Observation data (J2000 epoch)
- Constellation: Pisces
- Right ascension: 01^{h} 44^{m} 56.10^{s}
- Declination: +10° 25′ 23″
- Redshift: 0.018079±0.000103
- Distance: 236 Mly (72.3 Mpc)
- Apparent magnitude (V): 12.2

Characteristics
- Type: (R)S0^0
- Size: 100,000 ly
- Apparent size (V): 1.8 x 1.0
- Notable features: Small halo of gas visible at galactic center

Other designations
- UGC 1223, MCG +02-05-019, PGC 6415

= NGC 665 =

Galaxy in the constellation Pisces

NGC 665 is a lenticular galaxy 236 million light-years away in the constellation Pisces. NGC 665 was discovered in 1786 by William Herschel, and is 100,000 light-years across. In the center of NGC 665, a small halo of dust and gas can be seen, indicating some small star-forming regions. NGC 665 is not known to have an active galactic nuclei, as seen in the SDSS image.

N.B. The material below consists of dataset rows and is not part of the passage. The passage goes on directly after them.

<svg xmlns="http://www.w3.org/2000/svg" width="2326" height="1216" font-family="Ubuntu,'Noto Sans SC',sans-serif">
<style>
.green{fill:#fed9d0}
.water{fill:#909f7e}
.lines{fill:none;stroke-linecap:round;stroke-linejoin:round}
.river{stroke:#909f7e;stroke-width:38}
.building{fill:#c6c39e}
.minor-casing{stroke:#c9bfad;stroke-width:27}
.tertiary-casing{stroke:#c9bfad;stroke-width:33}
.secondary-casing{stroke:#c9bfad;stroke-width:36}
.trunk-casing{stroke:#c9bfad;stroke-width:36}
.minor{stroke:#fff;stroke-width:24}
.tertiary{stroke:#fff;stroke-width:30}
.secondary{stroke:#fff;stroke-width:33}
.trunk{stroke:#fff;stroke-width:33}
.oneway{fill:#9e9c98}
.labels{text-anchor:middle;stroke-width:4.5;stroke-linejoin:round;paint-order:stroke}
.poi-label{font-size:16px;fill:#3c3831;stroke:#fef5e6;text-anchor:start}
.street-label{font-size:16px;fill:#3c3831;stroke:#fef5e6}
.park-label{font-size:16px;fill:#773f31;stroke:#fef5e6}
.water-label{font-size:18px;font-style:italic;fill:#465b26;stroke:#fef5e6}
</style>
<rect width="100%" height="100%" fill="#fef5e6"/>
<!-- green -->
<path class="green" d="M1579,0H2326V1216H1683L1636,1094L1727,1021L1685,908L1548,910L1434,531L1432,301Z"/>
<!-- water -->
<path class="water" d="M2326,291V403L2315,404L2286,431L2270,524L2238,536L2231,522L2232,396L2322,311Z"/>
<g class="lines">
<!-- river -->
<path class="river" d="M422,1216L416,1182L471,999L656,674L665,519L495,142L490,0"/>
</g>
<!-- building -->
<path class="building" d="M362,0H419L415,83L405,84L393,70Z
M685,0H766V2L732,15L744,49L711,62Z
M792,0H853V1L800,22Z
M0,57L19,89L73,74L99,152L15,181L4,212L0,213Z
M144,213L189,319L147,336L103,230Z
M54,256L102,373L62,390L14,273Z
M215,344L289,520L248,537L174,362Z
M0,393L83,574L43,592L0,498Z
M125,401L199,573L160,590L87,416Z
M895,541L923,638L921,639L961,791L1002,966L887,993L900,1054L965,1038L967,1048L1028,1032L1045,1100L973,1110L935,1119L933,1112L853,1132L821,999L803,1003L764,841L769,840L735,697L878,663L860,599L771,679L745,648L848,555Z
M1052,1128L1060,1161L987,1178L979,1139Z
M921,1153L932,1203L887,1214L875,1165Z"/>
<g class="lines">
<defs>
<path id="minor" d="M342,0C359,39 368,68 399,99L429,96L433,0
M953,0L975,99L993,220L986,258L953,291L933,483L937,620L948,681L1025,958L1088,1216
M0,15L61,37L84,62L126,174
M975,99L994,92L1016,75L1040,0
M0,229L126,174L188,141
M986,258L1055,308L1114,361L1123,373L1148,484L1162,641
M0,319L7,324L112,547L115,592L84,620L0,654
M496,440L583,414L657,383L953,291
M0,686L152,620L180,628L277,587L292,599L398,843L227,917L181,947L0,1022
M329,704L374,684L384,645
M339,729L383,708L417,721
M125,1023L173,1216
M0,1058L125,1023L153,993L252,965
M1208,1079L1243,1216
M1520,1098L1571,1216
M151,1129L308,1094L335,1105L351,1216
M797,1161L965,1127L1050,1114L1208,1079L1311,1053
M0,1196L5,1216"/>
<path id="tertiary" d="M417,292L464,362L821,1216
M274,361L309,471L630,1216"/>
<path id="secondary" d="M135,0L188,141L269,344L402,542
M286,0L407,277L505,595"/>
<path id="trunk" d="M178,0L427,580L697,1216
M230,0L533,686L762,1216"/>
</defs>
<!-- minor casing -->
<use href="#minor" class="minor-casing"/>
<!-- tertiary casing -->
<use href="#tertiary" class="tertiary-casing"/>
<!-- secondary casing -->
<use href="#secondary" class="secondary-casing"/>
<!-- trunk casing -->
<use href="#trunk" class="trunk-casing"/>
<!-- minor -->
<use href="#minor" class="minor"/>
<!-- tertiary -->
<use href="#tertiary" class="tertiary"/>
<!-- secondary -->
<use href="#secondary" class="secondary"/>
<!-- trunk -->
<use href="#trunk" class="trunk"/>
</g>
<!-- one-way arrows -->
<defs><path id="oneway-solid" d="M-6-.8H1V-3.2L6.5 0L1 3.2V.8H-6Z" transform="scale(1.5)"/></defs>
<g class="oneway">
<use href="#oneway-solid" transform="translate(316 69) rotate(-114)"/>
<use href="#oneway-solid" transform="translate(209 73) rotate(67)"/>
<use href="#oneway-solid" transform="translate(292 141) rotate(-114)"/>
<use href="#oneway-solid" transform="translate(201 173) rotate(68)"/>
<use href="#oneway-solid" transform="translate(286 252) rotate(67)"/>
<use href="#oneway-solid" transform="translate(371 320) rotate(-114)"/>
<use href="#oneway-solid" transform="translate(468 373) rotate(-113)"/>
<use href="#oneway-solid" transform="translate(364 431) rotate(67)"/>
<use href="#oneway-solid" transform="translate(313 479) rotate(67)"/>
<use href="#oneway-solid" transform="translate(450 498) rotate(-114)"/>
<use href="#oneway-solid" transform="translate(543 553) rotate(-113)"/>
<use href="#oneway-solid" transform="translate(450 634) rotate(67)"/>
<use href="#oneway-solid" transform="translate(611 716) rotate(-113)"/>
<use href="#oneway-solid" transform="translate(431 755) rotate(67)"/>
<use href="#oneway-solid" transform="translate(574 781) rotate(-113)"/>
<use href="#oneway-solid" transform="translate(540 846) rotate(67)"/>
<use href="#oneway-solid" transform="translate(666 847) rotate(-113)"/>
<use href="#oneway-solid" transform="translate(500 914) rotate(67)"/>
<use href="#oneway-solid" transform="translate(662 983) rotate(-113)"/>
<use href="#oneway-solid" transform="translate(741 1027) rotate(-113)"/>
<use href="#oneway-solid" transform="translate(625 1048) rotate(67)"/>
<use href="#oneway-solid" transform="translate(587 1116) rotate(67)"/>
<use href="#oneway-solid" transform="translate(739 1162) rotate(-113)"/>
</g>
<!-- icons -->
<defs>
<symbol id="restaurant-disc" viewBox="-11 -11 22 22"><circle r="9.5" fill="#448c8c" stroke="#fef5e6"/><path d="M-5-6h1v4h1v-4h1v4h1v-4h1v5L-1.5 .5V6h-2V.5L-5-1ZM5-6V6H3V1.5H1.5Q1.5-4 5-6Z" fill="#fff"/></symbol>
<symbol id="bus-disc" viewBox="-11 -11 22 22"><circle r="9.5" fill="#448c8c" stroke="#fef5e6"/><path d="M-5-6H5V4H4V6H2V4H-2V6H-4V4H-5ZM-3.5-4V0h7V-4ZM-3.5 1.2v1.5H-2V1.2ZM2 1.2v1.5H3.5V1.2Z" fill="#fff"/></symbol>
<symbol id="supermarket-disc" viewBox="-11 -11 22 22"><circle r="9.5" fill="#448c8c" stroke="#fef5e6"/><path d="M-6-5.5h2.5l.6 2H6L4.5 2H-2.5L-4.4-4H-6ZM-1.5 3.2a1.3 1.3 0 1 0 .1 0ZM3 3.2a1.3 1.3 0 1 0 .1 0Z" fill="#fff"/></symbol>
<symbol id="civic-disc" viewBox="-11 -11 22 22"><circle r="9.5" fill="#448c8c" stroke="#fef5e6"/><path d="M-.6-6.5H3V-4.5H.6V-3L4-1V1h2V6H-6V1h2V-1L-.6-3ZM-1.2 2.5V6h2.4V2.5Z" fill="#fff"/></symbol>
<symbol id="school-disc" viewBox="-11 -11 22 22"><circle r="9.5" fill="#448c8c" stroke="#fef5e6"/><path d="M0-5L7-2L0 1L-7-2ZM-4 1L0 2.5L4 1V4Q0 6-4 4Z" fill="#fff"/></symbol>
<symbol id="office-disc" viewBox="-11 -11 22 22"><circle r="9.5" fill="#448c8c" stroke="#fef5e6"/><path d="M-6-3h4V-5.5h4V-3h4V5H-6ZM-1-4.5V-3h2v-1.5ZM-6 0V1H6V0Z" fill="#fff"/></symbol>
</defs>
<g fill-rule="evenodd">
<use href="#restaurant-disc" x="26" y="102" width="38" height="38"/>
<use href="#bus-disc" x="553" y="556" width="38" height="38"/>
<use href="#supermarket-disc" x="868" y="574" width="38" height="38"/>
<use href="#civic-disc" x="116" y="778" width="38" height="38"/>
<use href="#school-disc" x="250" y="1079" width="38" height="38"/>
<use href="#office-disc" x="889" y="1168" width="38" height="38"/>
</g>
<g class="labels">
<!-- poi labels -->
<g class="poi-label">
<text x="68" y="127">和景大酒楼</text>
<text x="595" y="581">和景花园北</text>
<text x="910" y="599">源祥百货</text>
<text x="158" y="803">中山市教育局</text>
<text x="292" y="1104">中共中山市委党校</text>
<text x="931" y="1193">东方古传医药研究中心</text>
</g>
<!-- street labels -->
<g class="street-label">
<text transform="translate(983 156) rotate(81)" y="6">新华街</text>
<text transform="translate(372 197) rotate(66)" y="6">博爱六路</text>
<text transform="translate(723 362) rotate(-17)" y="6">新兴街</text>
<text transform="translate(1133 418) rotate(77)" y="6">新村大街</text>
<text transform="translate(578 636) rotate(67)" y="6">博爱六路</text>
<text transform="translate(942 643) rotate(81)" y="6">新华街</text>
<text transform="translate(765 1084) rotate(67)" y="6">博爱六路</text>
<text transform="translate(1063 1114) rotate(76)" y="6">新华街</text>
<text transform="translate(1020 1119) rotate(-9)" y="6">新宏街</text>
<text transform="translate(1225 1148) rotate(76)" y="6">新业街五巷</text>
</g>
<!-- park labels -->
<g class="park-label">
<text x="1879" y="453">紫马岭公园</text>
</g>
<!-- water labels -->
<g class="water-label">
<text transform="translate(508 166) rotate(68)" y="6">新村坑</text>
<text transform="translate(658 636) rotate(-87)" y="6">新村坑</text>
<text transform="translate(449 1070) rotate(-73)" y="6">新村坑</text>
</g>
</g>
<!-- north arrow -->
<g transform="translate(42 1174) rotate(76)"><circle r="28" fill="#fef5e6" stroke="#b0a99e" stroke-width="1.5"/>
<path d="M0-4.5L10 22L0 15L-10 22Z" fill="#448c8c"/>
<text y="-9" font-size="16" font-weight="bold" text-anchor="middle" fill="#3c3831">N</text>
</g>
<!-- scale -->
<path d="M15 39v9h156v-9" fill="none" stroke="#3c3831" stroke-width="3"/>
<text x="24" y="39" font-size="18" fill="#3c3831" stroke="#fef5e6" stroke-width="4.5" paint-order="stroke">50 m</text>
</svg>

== Nearby and satellite galaxies ==
Like other galaxies, NGC 665 has a satellite galaxy (MCG 02-05-022), a dwarf elliptical galaxy, as seen in the SDSS image of NGC 665. Its nearby cluster of stars is NGC 663.

According to A.M. Garcia, NGC 665 is a member of the NGC 673 Group (also known as LGG 31). This group contains at least 17 galaxies, including IC 156, IC 162, NGC 673, NGC 677, NGC 683, and 11 galaxies from the UGC catalogue.